Investing in fund units creates exposure to a whole range of investments made by that fund – usually it is a diversified portfolio of securities, such as stocks or bonds, or other assets, such as commodities. Investing in fund units can be a suitable option for investors who want to diversify their portfolio and benefit from professional management of their investments.
Reasons to invest
Investing in fund units can be a suitable option for investors who want to diversify their portfolio and benefit from professional management of their investments.
Risks to consider
Investing in fund units carries several risks, including:
Market risk: The value of fund units can be impacted by fluctuations in the stock and bond markets. Changes in market conditions, economic conditions, and global events can all impact the value of fund units.

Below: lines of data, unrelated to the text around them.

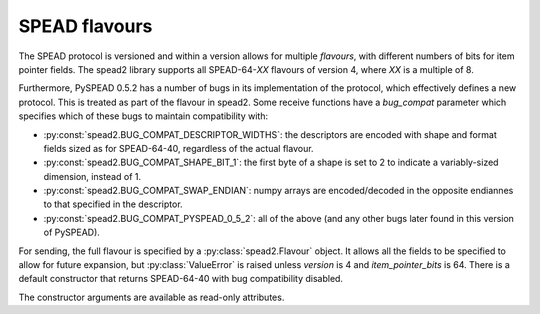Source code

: .. _py-flavour:

SPEAD flavours
==============
The SPEAD protocol is versioned and within a version allows for multiple
*flavours*, with different numbers of bits for item pointer fields. The spead2
library supports all SPEAD-64-*XX* flavours of version 4, where *XX* is a
multiple of 8.

Furthermore, PySPEAD 0.5.2 has a number of bugs in its implementation of the
protocol, which effectively defines a new protocol. This is treated as part of
the flavour in spead2. Some receive functions have a `bug_compat` parameter
which specifies which of these bugs to maintain compatibility with:

* :py:const:`spead2.BUG_COMPAT_DESCRIPTOR_WIDTHS`: the descriptors are encoded
  with shape and format fields sized as for SPEAD-64-40, regardless of the
  actual flavour.
* :py:const:`spead2.BUG_COMPAT_SHAPE_BIT_1`: the first byte of a shape is set
  to 2 to indicate a variably-sized dimension, instead of 1.
* :py:const:`spead2.BUG_COMPAT_SWAP_ENDIAN`: numpy arrays are encoded/decoded
  in the opposite endiannes to that specified in the descriptor.
* :py:const:`spead2.BUG_COMPAT_PYSPEAD_0_5_2`: all of the above (and any other
  bugs later found in this version of PySPEAD).

For sending, the full flavour is specified by a :py:class:`spead2.Flavour`
object. It allows all the fields to be specified to allow for future
expansion, but :py:class:`ValueError` is raised unless `version` is 4 and
`item_pointer_bits` is 64. There is a default constructor that returns
SPEAD-64-40 with bug compatibility disabled.

.. py:class:: Flavour(version, item_pointer_bits, heap_address_bits, bug_compat=0)

The constructor arguments are available as read-only attributes.
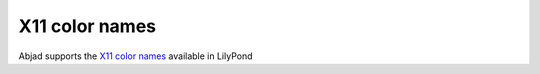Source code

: X11 color names
===============

Abjad supports the
`X11 color names <http://en.wikipedia.org/wiki/X11_color_names>`__
available in LilyPond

Management risk: The performance of a fund is largely dependent on the skills and experience of its investment manager. Poor investment decisions can negatively impact the value of fund units.
Diversification risk: A fund may have concentrations in certain sectors, countries, or assets, which can increase the risk of the fund’s performance being impacted by events specific to that sector, country, or asset.
Liquidity risk: In times of market turmoil or investor redemptions, the fund may be forced to sell securities to meet demand, potentially leading to realized losses.
Fee and expense risk: Funds typically charge management fees and incur other expenses, which can eat into returns.
It’s important to understand the investment objectives, risk profile, and fees associated with a fund before investing, and to consider the investment goals, risk tolerance, and overall financial situation before making any investment decisions. Diversifying investments across multiple funds and asset classes can also help reduce risk.
Public vs private
Both public and private fund investments are possible. Private investments, however, normally have lower liquidity.